**TO-DO ITEM:** Please copy out the material verbatim, starting at its first line and ending at the line that contains "Recent Posts", including both ends. Leave the pictures out of your answer.

BEGIN INPUT RECORDS

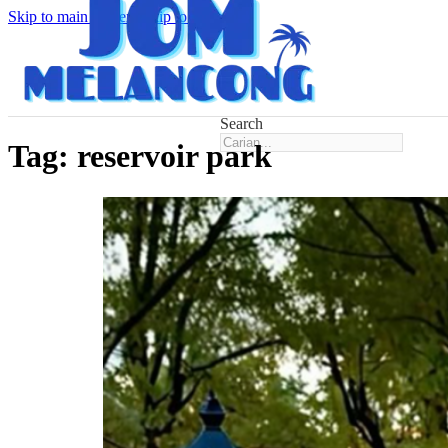
Skip to main content
Skip to footer
Search
Tag:
reservoir park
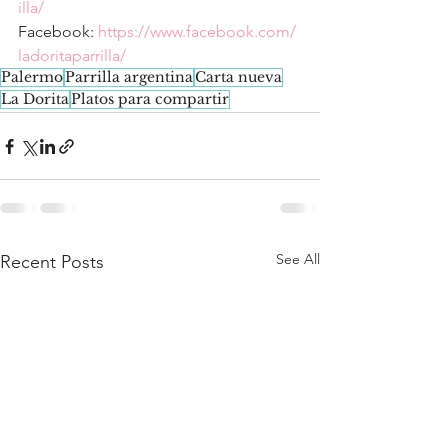
illa/
Facebook: 
https://www.facebook.com/ 
ladoritaparrilla/
Palermo
Parrilla argentina
Carta nueva
La Dorita
Platos para compartir
See All
Recent Posts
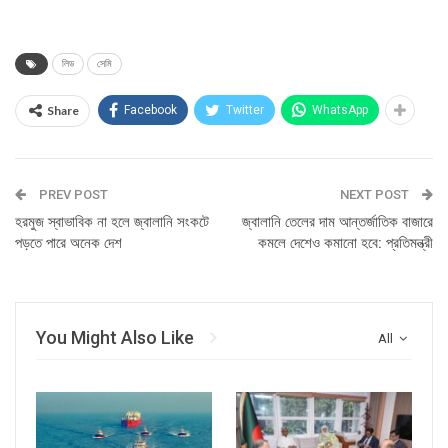
লিড
সেমি
Share
Facebook
Twitter
WhatsApp
PREV POST
NEXT POST
হরমুজ স্বাভাবিক না হলে জ্বালানি সংকটে
জ্বালানি তেলের দাম আন্তর্জাতিক বাজারে
পড়তে পারে অনেক দেশ
কমলে দেশেও কমানো হবে: প্রতিমন্ত্রী
You Might Also Like
All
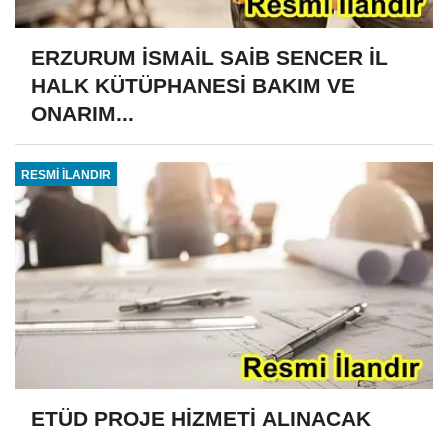
ERZURUM İSMAİL SAİB SENCER İL
HALK KÜTÜPHANESİ BAKIM VE
ONARIM...
RESMİ İLANDIR
ETÜD PROJE HİZMETİ ALINACAK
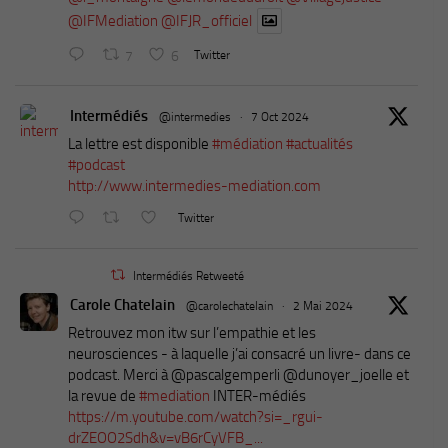
@IFMediation
@IFJR_officiel
7
6
Twitter
Intermédiés
@intermedies
·
7 Oct 2024
La lettre est disponible
#médiation
#actualités
#podcast
http://www.intermedies-mediation.com
Twitter
Intermédiés Retweeté
Carole Chatelain
@carolechatelain
·
2 Mai 2024
Retrouvez mon itw sur l’empathie et les
neurosciences - à laquelle j’ai consacré un livre- dans ce
podcast. Merci à ⁦@pascalgemperli⁩ ⁦@dunoyer_joelle⁩ et
la revue de
#mediation
INTER-médiés
https://m.youtube.com/watch?si=_rgui-
drZEOO2Sdh&v=vB6rCyVFB_...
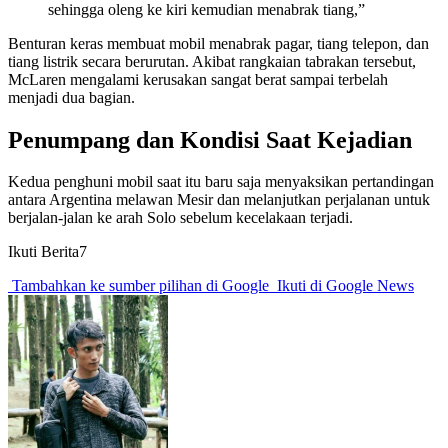
sehingga oleng ke kiri kemudian menabrak tiang,”
Benturan keras membuat mobil menabrak pagar, tiang telepon, dan
tiang listrik secara berurutan. Akibat rangkaian tabrakan tersebut,
McLaren mengalami kerusakan sangat berat sampai terbelah
menjadi dua bagian.
Penumpang dan Kondisi Saat Kejadian
Kedua penghuni mobil saat itu baru saja menyaksikan pertandingan
antara Argentina melawan Mesir dan melanjutkan perjalanan untuk
berjalan-jalan ke arah Solo sebelum kecelakaan terjadi.
Ikuti Berita7
Tambahkan ke sumber pilihan di Google
Ikuti di Google News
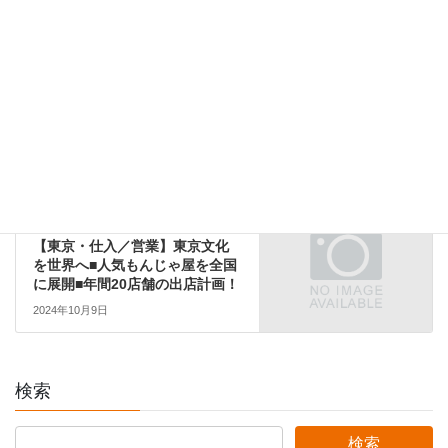
関東エリア
前の記事
【東京・オペレーション改善責
任者】東京文化を世界へ■人気も
んじゃ屋を全国展開■年間20店舗
の出店計画
2025年8月17日
関東エリア
次の記事
【東京・仕入／営業】東京文化
を世界へ■人気もんじゃ屋を全国
に展開■年間20店舗の出店計画！
2024年10月9日
検索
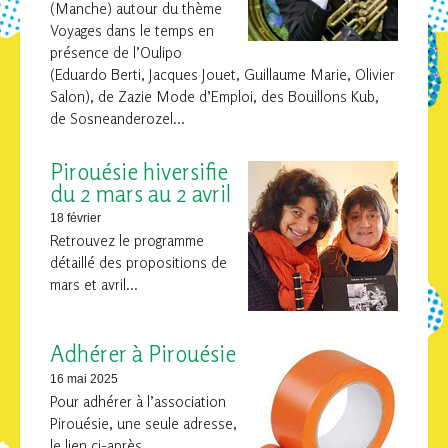
(Manche) autour du thème
Voyages dans le temps en
présence de l’Oulipo
(Eduardo Berti, Jacques Jouet, Guillaume Marie, Olivier
Salon), de Zazie Mode d’Emploi, des Bouillons Kub,
de Sosneanderozel...
Pirouésie hiversifie
du 2 mars au 2 avril
18 février
Retrouvez le programme
détaillé des propositions de
mars et avril...
Adhérer à Pirouésie
16 mai 2025
Pour adhérer à l’association
Pirouésie, une seule adresse,
le lien ci-après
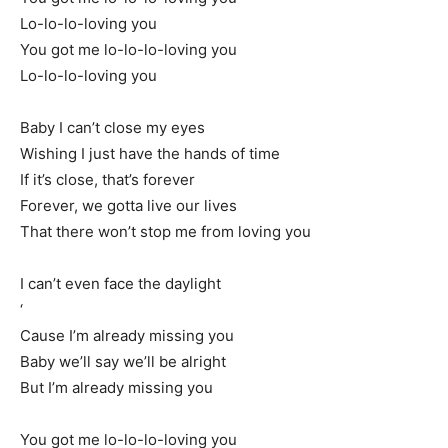
Lo-lo-lo-loving you
You got me lo-lo-lo-loving you
Lo-lo-lo-loving you
Baby I can’t close my eyes
Wishing I just have the hands of time
If it’s close, that’s forever
Forever, we gotta live our lives
That there won’t stop me from loving you
I can’t even face the daylight
‘
Cause I’m already missing you
Baby we’ll say we’ll be alright
But I’m already missing you
You got me lo-lo-lo-loving you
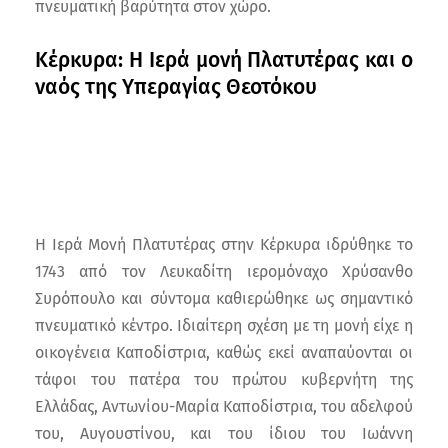
πνευματική βαρύτητα στον χώρο.
Κέρκυρα: Η Ιερά μονή Πλατυτέρας και ο
ναός της Υπεραγίας Θεοτόκου
Η Ιερά Μονή Πλατυτέρας στην Κέρκυρα ιδρύθηκε το
1743 από τον Λευκαδίτη ιερομόναχο Χρύσανθο
Συρόπουλο και σύντομα καθιερώθηκε ως σημαντικό
πνευματικό κέντρο. Ιδιαίτερη σχέση με τη μονή είχε η
οικογένεια Καποδίστρια, καθώς εκεί αναπαύονται οι
τάφοι του πατέρα του πρώτου κυβερνήτη της
Ελλάδας, Αντωνίου-Μαρία Καποδίστρια, του αδελφού
του, Αυγουστίνου, και του ίδιου του Ιωάννη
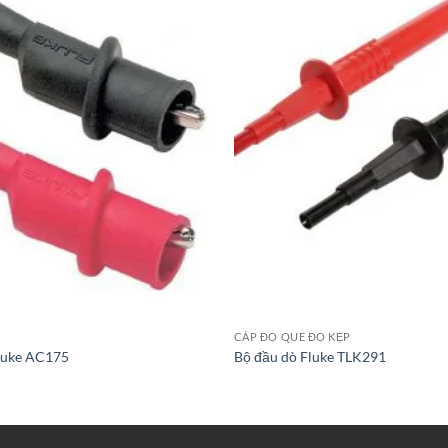
CÁP ĐO QUE ĐO KẸP
Fluke AC175
Bộ đầu dò Fluke TLK291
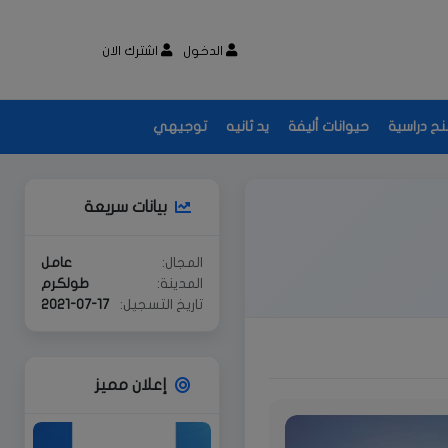
الدخول
اشترك الان
نح دراسية
حيوانات أليفة
يد ثانيه
توجيهي
بيانات سريعة
المجال:
عامل
المدينة:
طولكرم
تاريخ التسجيل:
2021-07-17
إعلان مميز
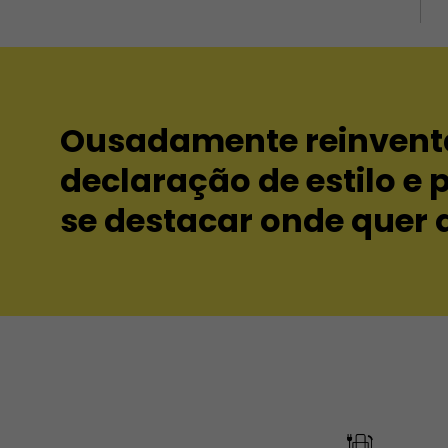
Ousadamente reinvent
declaração de estilo e 
se destacar onde quer 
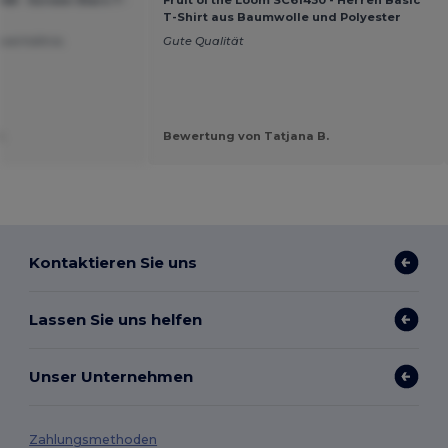
T-Shirt aus Baumwolle und Polyester
sverhältnis.
Gute Qualität
.
Bewertung von Tatjana B.
Kontaktieren Sie uns
Lassen Sie uns helfen
Unser Unternehmen
Zahlungsmethoden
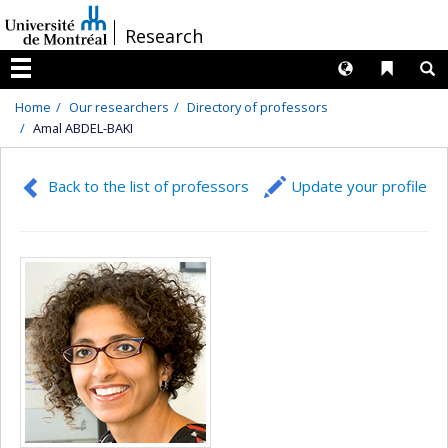
Passer
/
Research
au
contenu
Langues
Liens 
R
Menu
Home
Our researchers
Directory of professors
Amal ABDEL-BAKI
Back to the list of professors
Update your profile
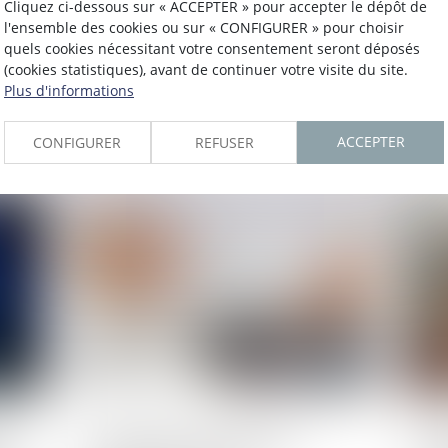
Cliquez ci-dessous sur « ACCEPTER » pour accepter le dépôt de
l'ensemble des cookies ou sur « CONFIGURER » pour choisir
all
Comment inscrire les risques
Dro
quels cookies nécessitant votre consentement seront déposés
ces
liés aux conduites addictives
fra
(cookies statistiques), avant de continuer votre visite du site.
dans le DUERP ?
con
Plus d'informations
Lire la suite
L
ACCEPTER
CONFIGURER
REFUSER
Publié le :
25/11/2024
Publié 
rs
Une journée de solidarité
Tél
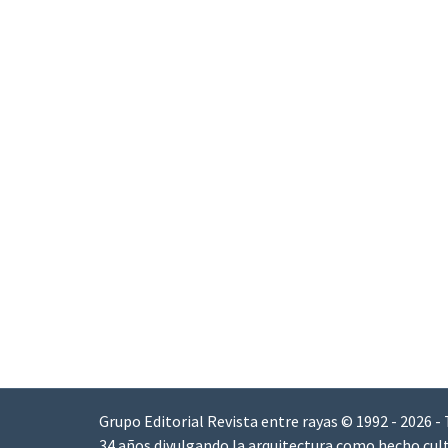
Grupo Editorial Revista entre rayas © 1992 - 2026 -
34 años divulgando la arquitectura como hecho cult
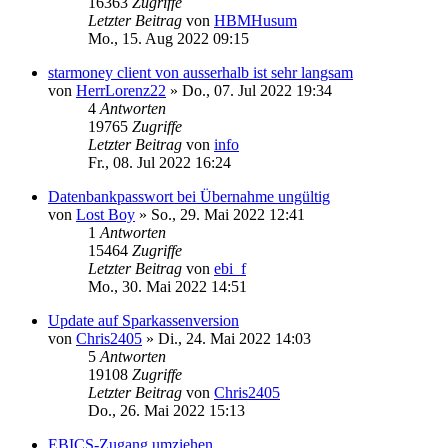
16363
Zugriffe
Letzter Beitrag
von
HBMHusum
Mo., 15. Aug 2022 09:15
starmoney client von ausserhalb ist sehr langsam
von
HerrLorenz22
»
Do., 07. Jul 2022 19:34
4
Antworten
19765
Zugriffe
Letzter Beitrag
von
info
Fr., 08. Jul 2022 16:24
Datenbankpasswort bei Übernahme ungültig
von
Lost Boy
»
So., 29. Mai 2022 12:41
1
Antworten
15464
Zugriffe
Letzter Beitrag
von
ebi_f
Mo., 30. Mai 2022 14:51
Update auf Sparkassenversion
von
Chris2405
»
Di., 24. Mai 2022 14:03
5
Antworten
19108
Zugriffe
Letzter Beitrag
von
Chris2405
Do., 26. Mai 2022 15:13
EBICS-Zugang umziehen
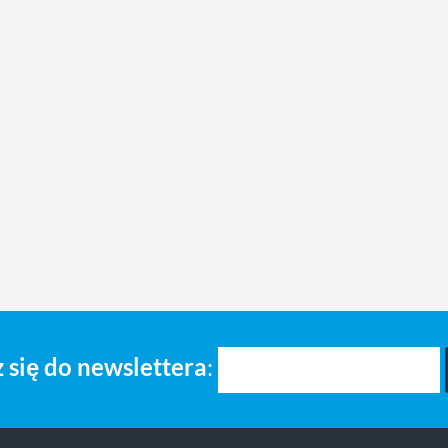
 się do newslettera
:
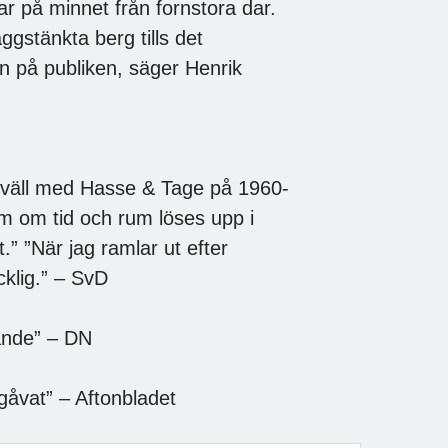
nar på minnet från fornstora dar.
ggstänkta berg tills det
n på publiken, säger Henrik
lkväll med Hasse & Tage på 1960-
om om tid och rum löses upp i
gt.” ”När jag ramlar ut efter
klig.” – SvD
rande” – DN
gåvat” – Aftonbladet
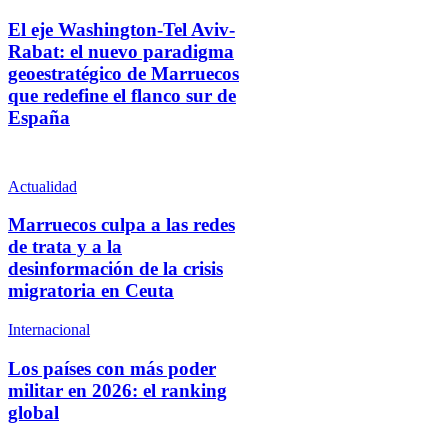
El eje Washington-Tel Aviv-
Rabat: el nuevo paradigma
geoestratégico de Marruecos
que redefine el flanco sur de
España
Actualidad
Marruecos culpa a las redes
de trata y a la
desinformación de la crisis
migratoria en Ceuta
Internacional
Los países con más poder
militar en 2026: el ranking
global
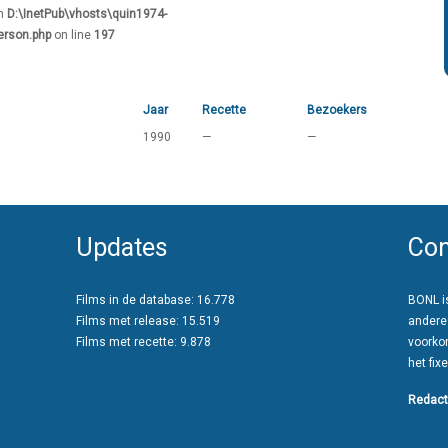
in
D:\InetPub\vhosts\quin1974-
erson.php
on line
197
Jaar
Recette
Bezoekers
1990
—
—
Updates
Con
Films in de database: 16.778
BONL is
Films met release: 15.519
andere
Films met recette: 9.878
voorko
het fixe
Redact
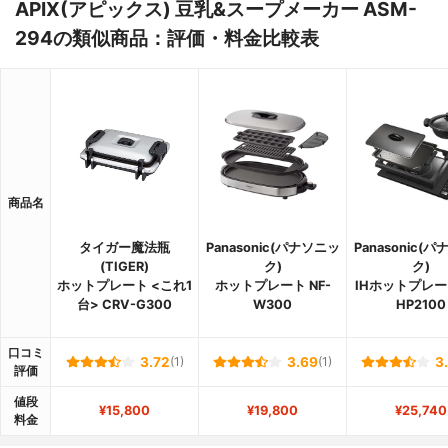
APIX(アピックス) 豆乳&スープメーカー ASM-
294の類似商品：評価・料金比較表
商品名
タイガー魔法瓶
Panasonic(パナソニッ
Panasonic(
(TIGER)
ク)
ク)
ホットプレート <これ1
ホットプレート NF-
IHホットプレート
台> CRV-G300
W300
HP2100
口コミ
3.72
(1)
3.69
(1)
3
評価
値段
¥15,800
¥19,800
¥25,740
料金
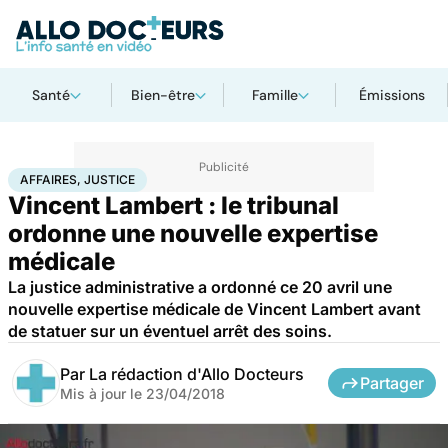
Santé
Bien-être
Famille
Émissions
Accueil
Santé
Société
Justice
Affaires, justice
AFFAIRES, JUSTICE
Vincent Lambert : le tribunal
ordonne une nouvelle expertise
médicale
La justice administrative a ordonné ce 20 avril une
nouvelle expertise médicale de Vincent Lambert avant
de statuer sur un éventuel arrêt des soins.
Par
La rédaction d'Allo Docteurs
Partager
Mis à jour le
23/04/2018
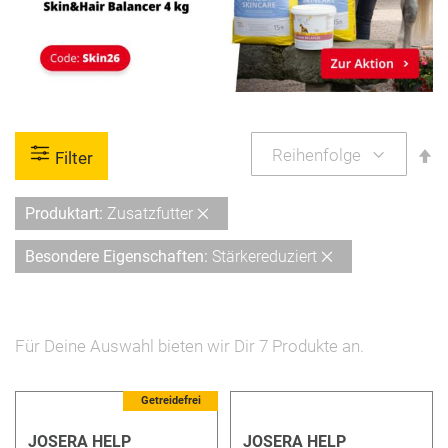
A
Filter
so
Diesen
Produktart
Zusatzfutter
Artikel
Diesen
Besondere Eigenschaften
Stärkereduziert
entfernen
Artikel
entfernen
Für Deine Auswahl bieten wir Dir
7
Produkte an.
5 %
Getreidefrei
JOSERA HELP
JOSERA HELP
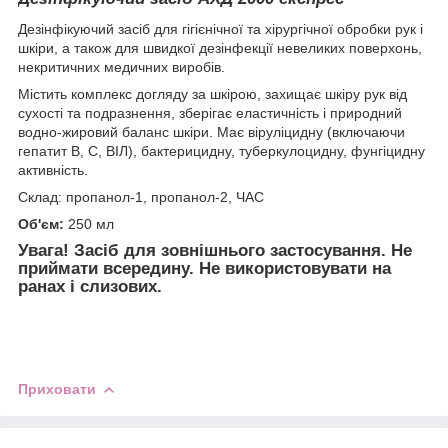
Дезінфікуючий засіб для гігієнічної та хірургічної обробки рук і
шкіри, а також для швидкої дезінфекції невеликих поверхонь,
некритичних медичних виробів.
Містить комплекс догляду за шкірою, захищає шкіру рук від
сухості та подразнення, зберігає еластичність і природний
водно-жировий баланс шкіри. Має віруліцидну (включаючи
гепатит В, С, ВІЛ), бактерицидну, туберкулоцидну, фунгіцидну
активність.
Склад: пропанол-1, пропанол-2, ЧАС
Об'єм:
250 мл
Увага! Засіб для зовнішнього застосування. Не
приймати всередину. Не використовувати на
ранах і слизових.
Приховати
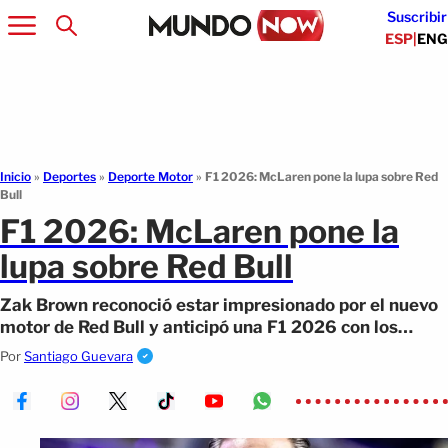
Suscribir
ESP
|
ENG
Inicio
»
Deportes
»
Deporte Motor
»
F1 2026: McLaren pone la lupa sobre Red
Bull
F1 2026: McLaren pone la
lupa sobre Red Bull
Zak Brown reconoció estar impresionado por el nuevo
motor de Red Bull y anticipó una F1 2026 con los
equipos grandes otra vez.
Por
Santiago Guevara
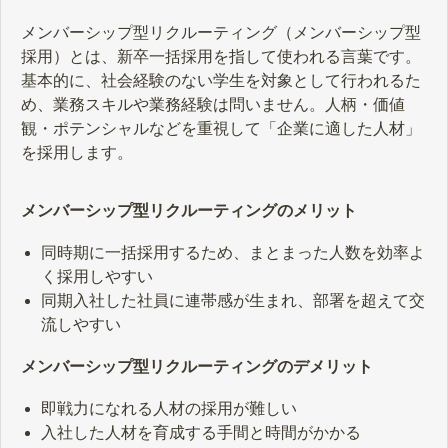
メンバーシップ型リクルーティング（メンバーシップ型
採用）とは、新卒一括採用を指して使われる言葉です。
基本的に、社会経験のない学生を対象として行われるた
め、業務スキルや業務経験は問いません。人柄・価値
観・ポテンシャルなどを重視して「企業に適した人材」
を採用します。
メンバーシップ型リクルーティングのメリット
同時期に一括採用するため、まとまった人数を効率よ
く採用しやすい
同期入社した社員に連帯感が生まれ、部署を超えて交
流しやすい
メンバーシップ型リクルーティングのデメリット
即戦力になれる人材の採用が難しい
入社した人材を育成する手間と時間がかかる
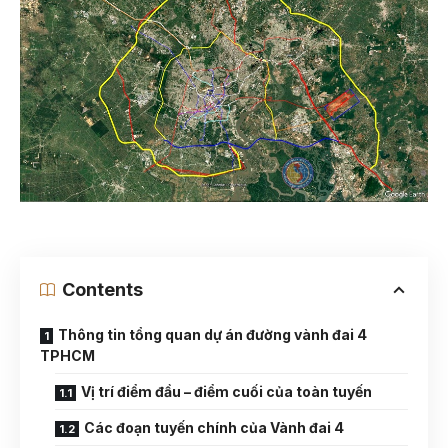
Contents
Thông tin tổng quan dự án đường vành đai 4
TPHCM
Vị trí điểm đầu – điểm cuối của toàn tuyến
Các đoạn tuyến chính của Vành đai 4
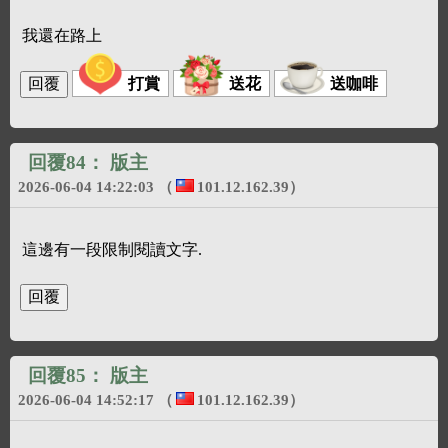
我還在路上
打賞
送花
送咖啡
回覆84：
版主
2026-06-04 14:22:03
（
101.12.162.39
）
這邊有一段限制閱讀文字.
回覆85：
版主
2026-06-04 14:52:17
（
101.12.162.39
）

END INPUT RECORDS

**YOUR RESPONSE:**
Skip to main content
Skip to footer
Search
Tag:
reservoir park
illa/
Facebook: 
https://www.facebook.com/ 
ladoritaparrilla/
Palermo
Parrilla argentina
Carta nueva
La Dorita
Platos para compartir
See All
Recent Posts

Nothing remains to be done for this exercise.